Brow Beat

Brandon Flowers and Local Natives Cover Johnny Cash’s Brilliant New Album

Brandon Flowers and Dawes cover Johnny Cash in the desert.

Still from Youtube.

In the twilight of his career, Johnny Cash took to covering the tunes of contemporary artists en masse, applying his baritone croon to the works of U2, Depeche Mode, and Sheryl Crow. The most famous of these covers, by a long shot, is his tortured and confessional rendition of Nine Inch Nails’ “Hurt.” In light of Out Among The Stars, the posthumous Cash record released this past Tuesday, some have returned the favor—La Blogotheque has produced a short film that has Brandon Flowers (of The Killers), Father John Misty, and Local Natives cover cuts from the album and reflect on Cash’s storied legacy.

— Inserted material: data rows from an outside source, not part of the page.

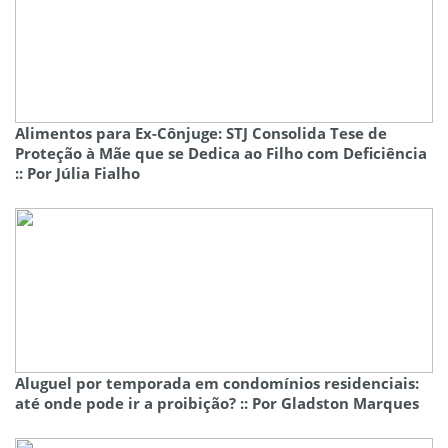
Alimentos para Ex-Cônjuge: STJ Consolida Tese de
Proteção à Mãe que se Dedica ao Filho com Deficiência
:: Por Júlia Fialho
Aluguel por temporada em condomínios residenciais:
até onde pode ir a proibição? :: Por Gladston Marques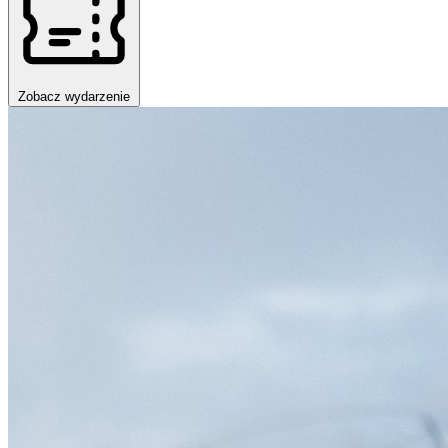
Zobacz wydarzenie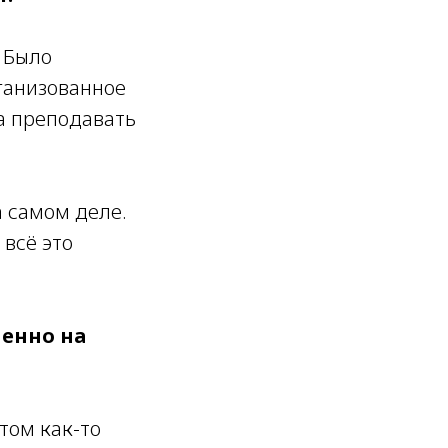
. Было
рганизованное
ла преподавать
а самом деле.
 всё это
менно на
отом как-то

That legacy is only enhanced by Out Among The Stars, which Cash recorded in a handful of 1980s sessions with producer Bill Sherill, a pioneer of the “countrypolitan” sound that threaded pop conventions with the plaintive storytelling of the folk music tradition. The album tapes were discovered just two years ago, but Cash’s voice is in its emotive prime, and the thirteen tracks brim with a coiled energy. Flowers and Dawes belt out “I Came To Believe,” Father John Misty cooes the sublime “Baby Ride Easy”, and Local Natives take on the title track. Strangely, the differences in these artists’ performance style don’t detract from the material; if anything, they reinforce Cash’s singular songwriting ability. Whether rendered in folksy lullaby or synth-laden echo, his tunes bear witness to shared experience that transcends genre. Enjoy.